> _REQUIRED ACTION_: Give back every record word for word, keeping the pictures out.

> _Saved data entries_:
☆ ☆ ☆

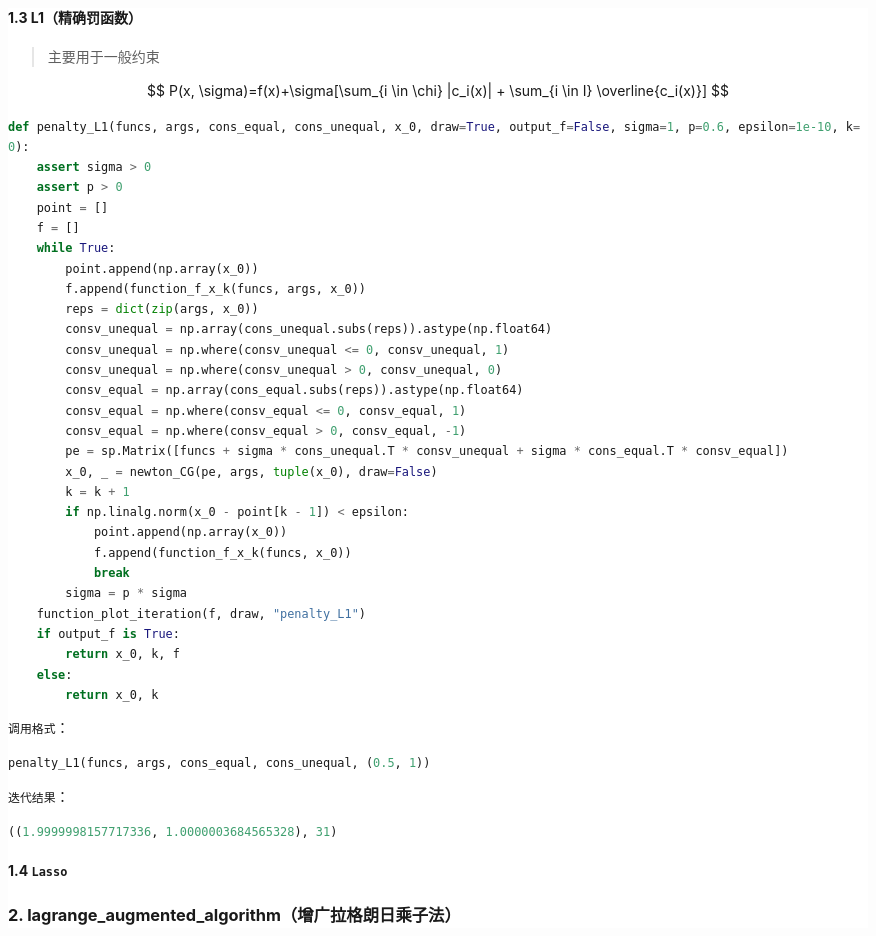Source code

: #### 1.3 L1（精确罚函数）

> 主要用于一般约束

$$
P(x, \sigma)=f(x)+\sigma[\sum_{i \in \chi} |c_i(x)| + \sum_{i \in I} \overline{c_i(x)}]
$$

```python
def penalty_L1(funcs, args, cons_equal, cons_unequal, x_0, draw=True, output_f=False, sigma=1, p=0.6, epsilon=1e-10, k=0):
    assert sigma > 0
    assert p > 0
    point = []
    f = []
    while True:
        point.append(np.array(x_0))
        f.append(function_f_x_k(funcs, args, x_0))
        reps = dict(zip(args, x_0))
        consv_unequal = np.array(cons_unequal.subs(reps)).astype(np.float64)
        consv_unequal = np.where(consv_unequal <= 0, consv_unequal, 1)
        consv_unequal = np.where(consv_unequal > 0, consv_unequal, 0)
        consv_equal = np.array(cons_equal.subs(reps)).astype(np.float64)
        consv_equal = np.where(consv_equal <= 0, consv_equal, 1)
        consv_equal = np.where(consv_equal > 0, consv_equal, -1)
        pe = sp.Matrix([funcs + sigma * cons_unequal.T * consv_unequal + sigma * cons_equal.T * consv_equal])
        x_0, _ = newton_CG(pe, args, tuple(x_0), draw=False)
        k = k + 1
        if np.linalg.norm(x_0 - point[k - 1]) < epsilon:
            point.append(np.array(x_0))
            f.append(function_f_x_k(funcs, x_0))
            break
        sigma = p * sigma
    function_plot_iteration(f, draw, "penalty_L1")
    if output_f is True:
        return x_0, k, f
    else:
        return x_0, k
```

`调用格式`：

```python
penalty_L1(funcs, args, cons_equal, cons_unequal, (0.5, 1))
```

`迭代结果`：

```python
((1.9999998157717336, 1.0000003684565328), 31)
```

#### 1.4 `Lasso`

### 2. lagrange_augmented_algorithm（增广拉格朗日乘子法）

☆ ☆ ☆

> _REPLY TO THE EXERCISE_:
Source code

: #### 1.3 L1（精确罚函数）

> 主要用于一般约束

$$
P(x, \sigma)=f(x)+\sigma[\sum_{i \in \chi} |c_i(x)| + \sum_{i \in I} \overline{c_i(x)}]
$$

```python
def penalty_L1(funcs, args, cons_equal, cons_unequal, x_0, draw=True, output_f=False, sigma=1, p=0.6, epsilon=1e-10, k=0):
    assert sigma > 0
    assert p > 0
    point = []
    f = []
    while True:
        point.append(np.array(x_0))
        f.append(function_f_x_k(funcs, args, x_0))
        reps = dict(zip(args, x_0))
        consv_unequal = np.array(cons_unequal.subs(reps)).astype(np.float64)
        consv_unequal = np.where(consv_unequal <= 0, consv_unequal, 1)
        consv_unequal = np.where(consv_unequal > 0, consv_unequal, 0)
        consv_equal = np.array(cons_equal.subs(reps)).astype(np.float64)
        consv_equal = np.where(consv_equal <= 0, consv_equal, 1)
        consv_equal = np.where(consv_equal > 0, consv_equal, -1)
        pe = sp.Matrix([funcs + sigma * cons_unequal.T * consv_unequal + sigma * cons_equal.T * consv_equal])
        x_0, _ = newton_CG(pe, args, tuple(x_0), draw=False)
        k = k + 1
        if np.linalg.norm(x_0 - point[k - 1]) < epsilon:
            point.append(np.array(x_0))
            f.append(function_f_x_k(funcs, x_0))
            break
        sigma = p * sigma
    function_plot_iteration(f, draw, "penalty_L1")
    if output_f is True:
        return x_0, k, f
    else:
        return x_0, k
```

`调用格式`：

```python
penalty_L1(funcs, args, cons_equal, cons_unequal, (0.5, 1))
```

`迭代结果`：

```python
((1.9999998157717336, 1.0000003684565328), 31)
```

#### 1.4 `Lasso`

### 2. lagrange_augmented_algorithm（增广拉格朗日乘子法）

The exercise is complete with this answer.